## Activity
What is needed here is each entry reproduced exactly, without its pictures.

## Source records
-----

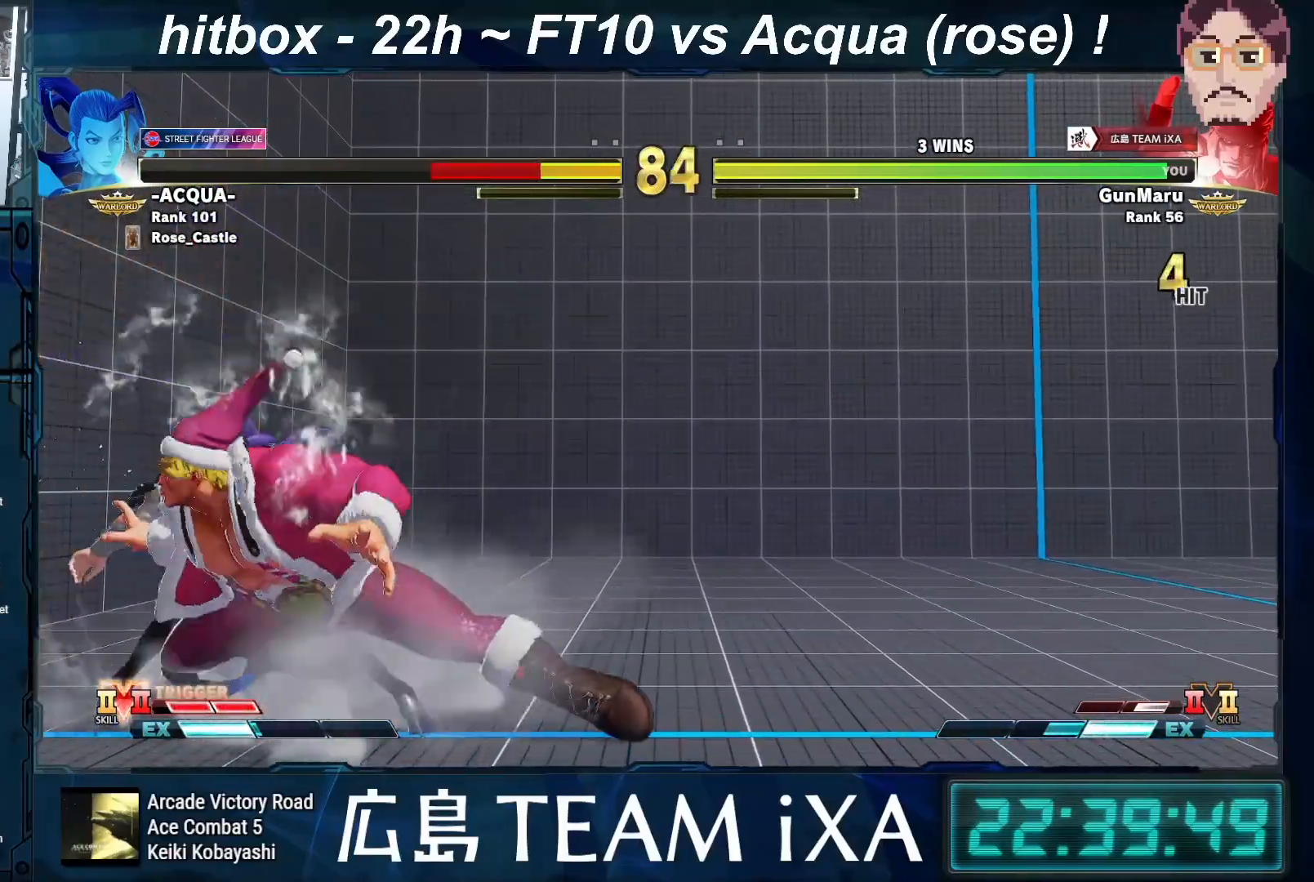
{"buttons": [], "left_stick": "center", "events": []}
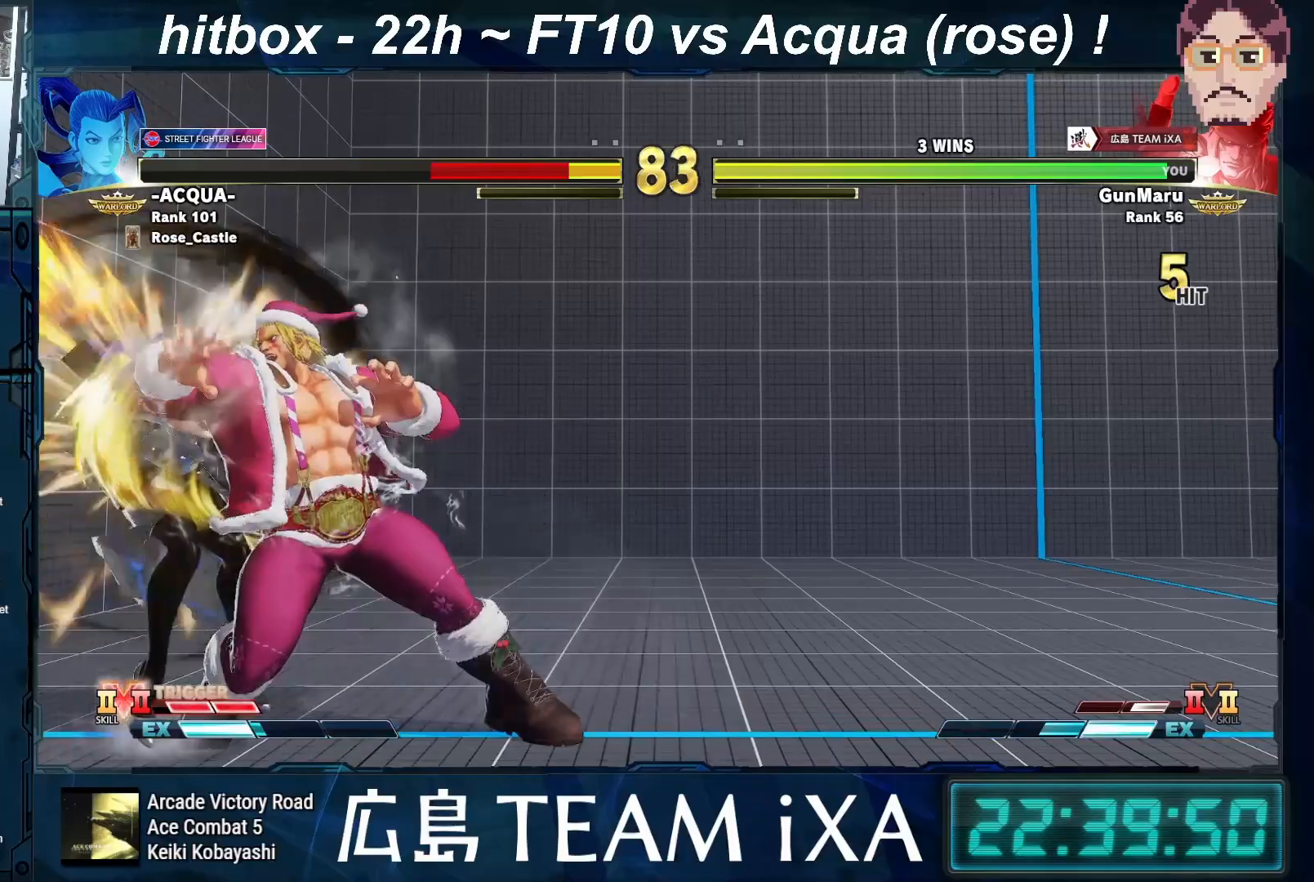
{"buttons": [], "left_stick": "down-left", "events": [[167, "left_stick", "down-left"], [300, "R1", "down"], [333, "R1", "up"], [367, "R1", "down"], [400, "R1", "up"]]}
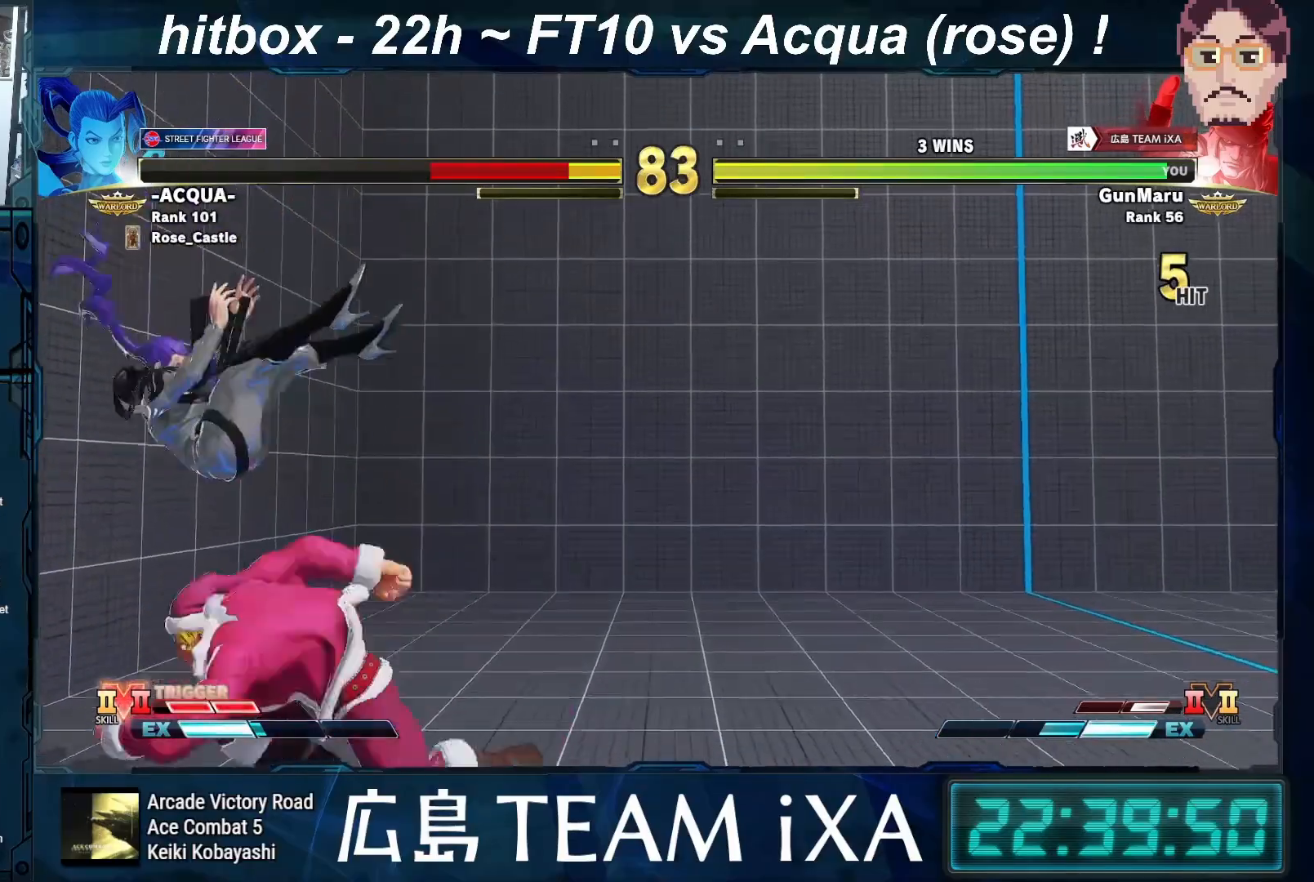
{"buttons": [], "left_stick": "down", "events": [[17, "left_stick", "center"], [350, "left_stick", "left"], [483, "left_stick", "down"]]}
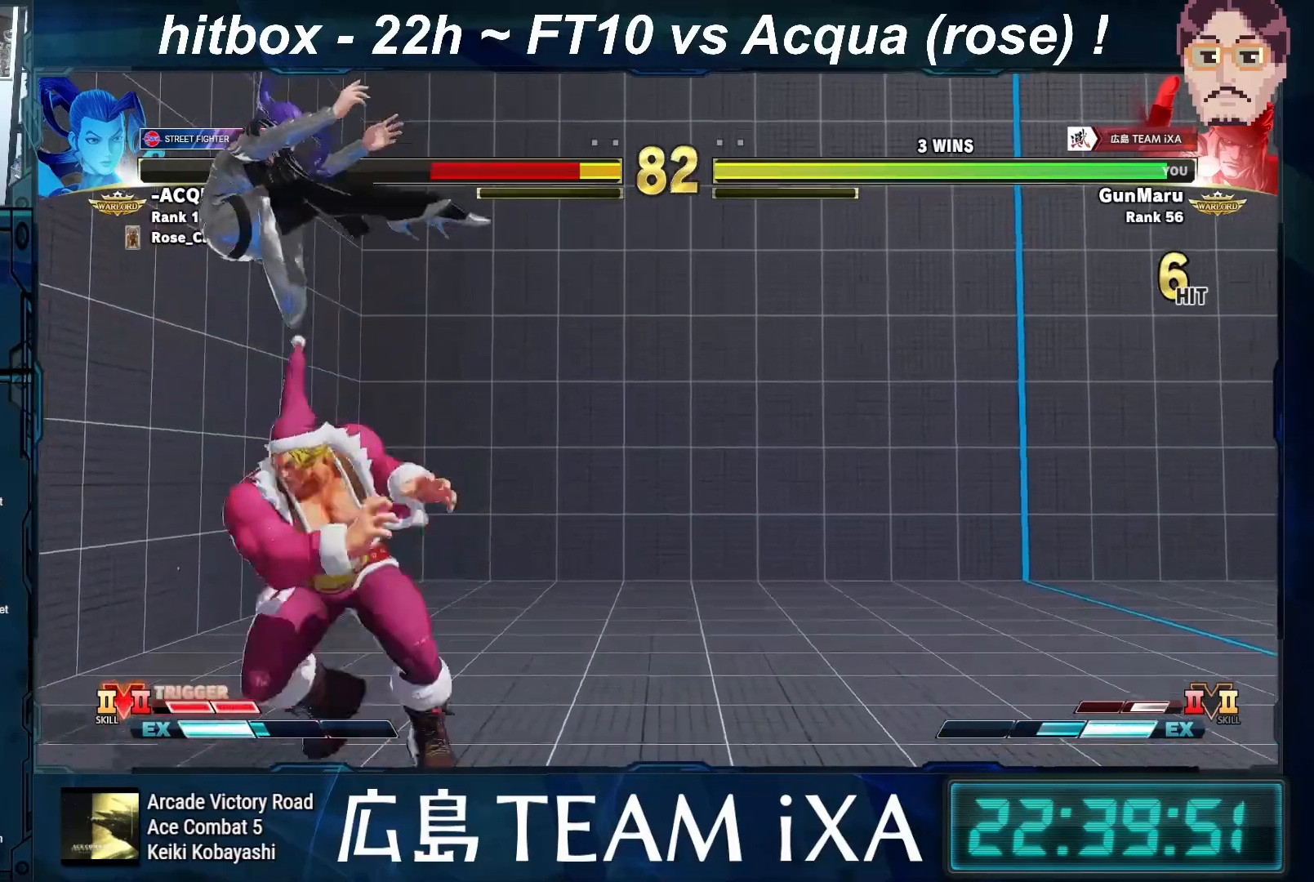
{"buttons": ["R2"], "left_stick": "down-left", "events": [[83, "left_stick", "left"], [167, "CROSS", "down"], [217, "CROSS", "up"], [233, "CROSS", "down"], [250, "CROSS", "up"], [317, "left_stick", "right"], [467, "left_stick", "down-left"], [500, "R2", "down"]]}
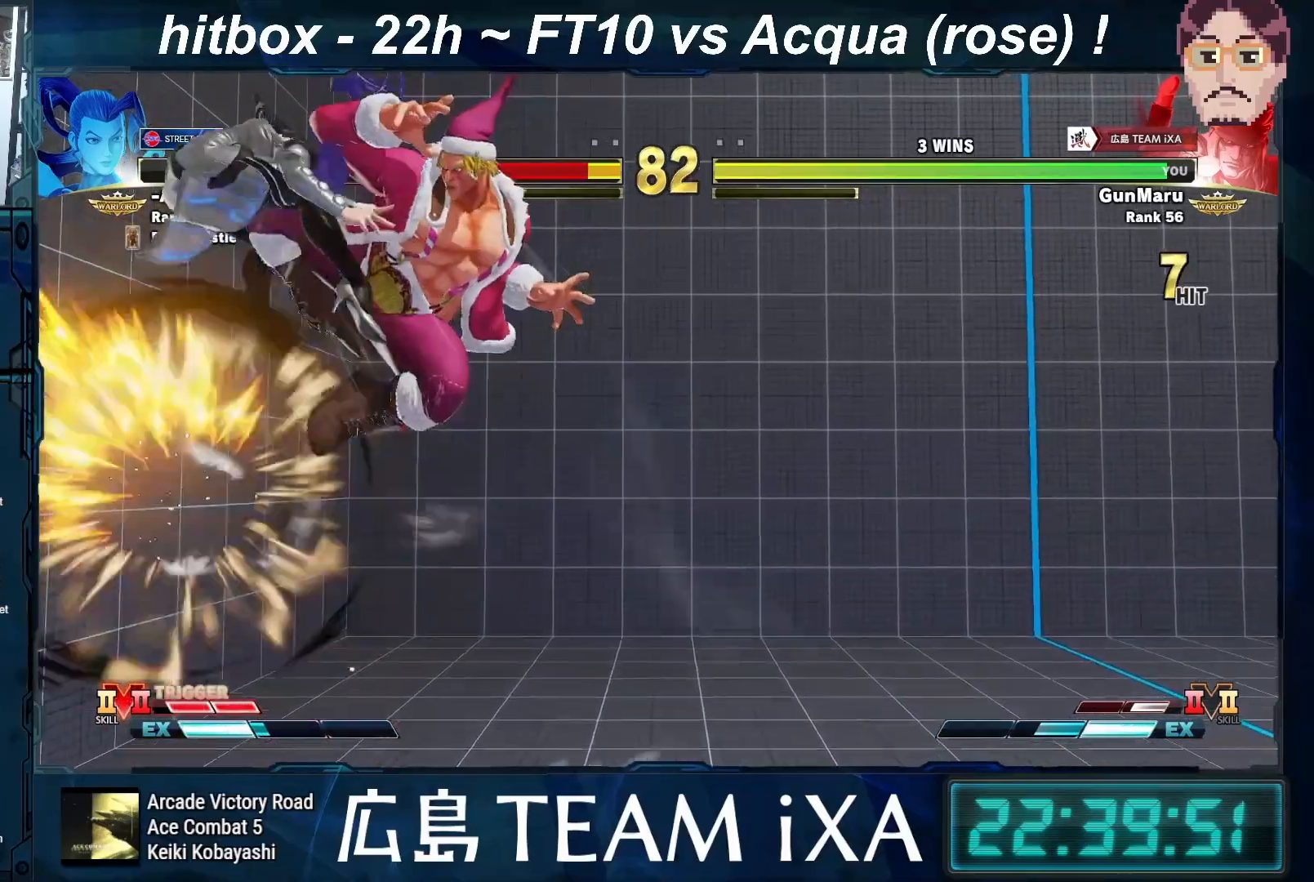
{"buttons": [], "left_stick": "center", "events": [[17, "CIRCLE", "down"], [17, "CROSS", "down"], [50, "CIRCLE", "up"], [67, "R2", "up"], [67, "left_stick", "right"], [83, "CROSS", "up"], [167, "CIRCLE", "down"], [167, "R2", "down"], [183, "CROSS", "down"], [183, "left_stick", "down"], [233, "CIRCLE", "up"], [233, "CROSS", "up"], [233, "R2", "up"], [283, "left_stick", "center"], [317, "CROSS", "down"], [317, "R2", "down"], [333, "CIRCLE", "down"], [400, "CIRCLE", "up"], [400, "CROSS", "up"], [417, "R2", "up"]]}
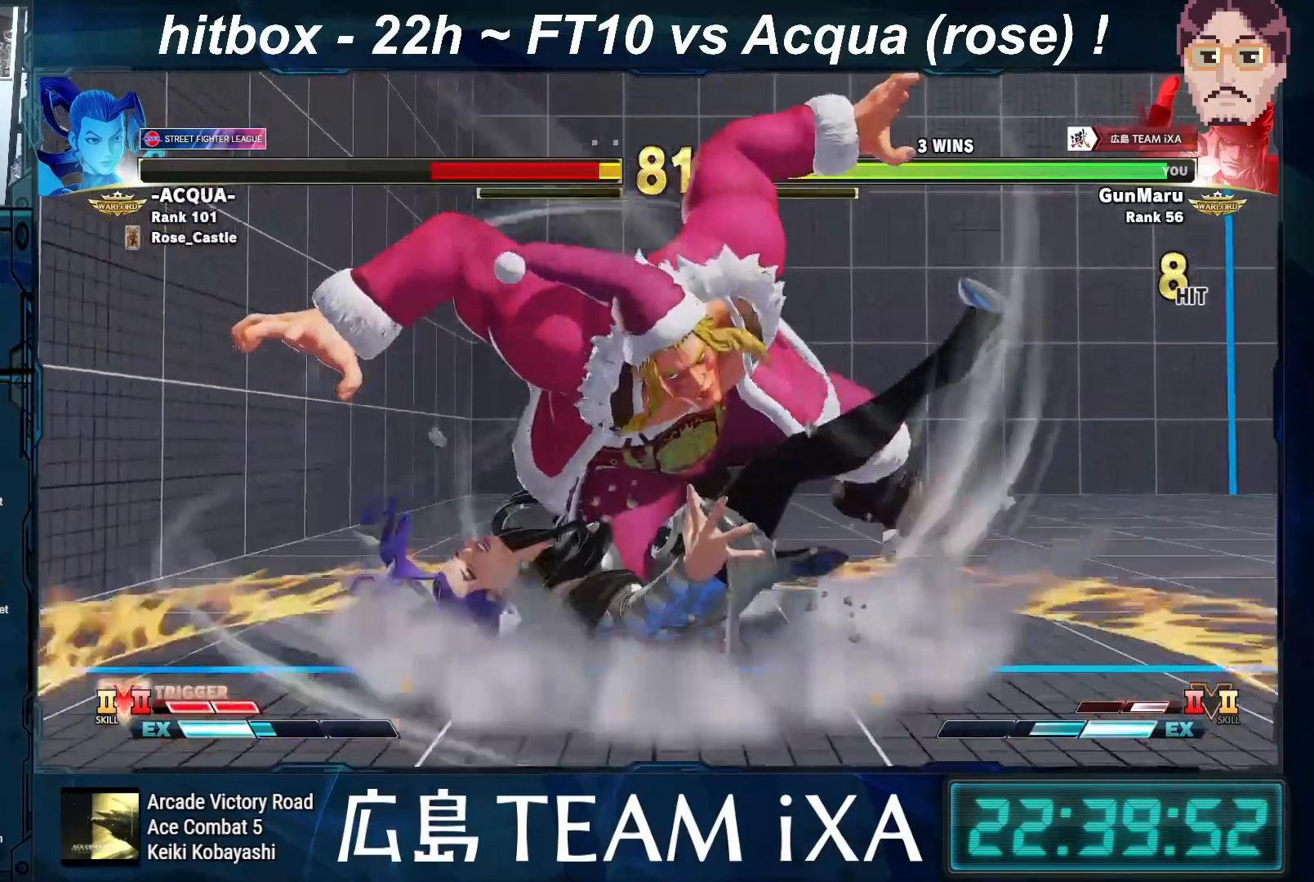
{"buttons": [], "left_stick": "center", "events": []}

-----

## Response to this task
{"buttons": [], "left_stick": "center", "events": []}
{"buttons": [], "left_stick": "down-left", "events": [[167, "left_stick", "down-left"], [300, "R1", "down"], [333, "R1", "up"], [367, "R1", "down"], [400, "R1", "up"]]}
{"buttons": [], "left_stick": "down", "events": [[17, "left_stick", "center"], [350, "left_stick", "left"], [483, "left_stick", "down"]]}
{"buttons": ["R2"], "left_stick": "down-left", "events": [[83, "left_stick", "left"], [167, "CROSS", "down"], [217, "CROSS", "up"], [233, "CROSS", "down"], [250, "CROSS", "up"], [317, "left_stick", "right"], [467, "left_stick", "down-left"], [500, "R2", "down"]]}
{"buttons": [], "left_stick": "center", "events": [[17, "CIRCLE", "down"], [17, "CROSS", "down"], [50, "CIRCLE", "up"], [67, "R2", "up"], [67, "left_stick", "right"], [83, "CROSS", "up"], [167, "CIRCLE", "down"], [167, "R2", "down"], [183, "CROSS", "down"], [183, "left_stick", "down"], [233, "CIRCLE", "up"], [233, "CROSS", "up"], [233, "R2", "up"], [283, "left_stick", "center"], [317, "CROSS", "down"], [317, "R2", "down"], [333, "CIRCLE", "down"], [400, "CIRCLE", "up"], [400, "CROSS", "up"], [417, "R2", "up"]]}
{"buttons": [], "left_stick": "center", "events": []}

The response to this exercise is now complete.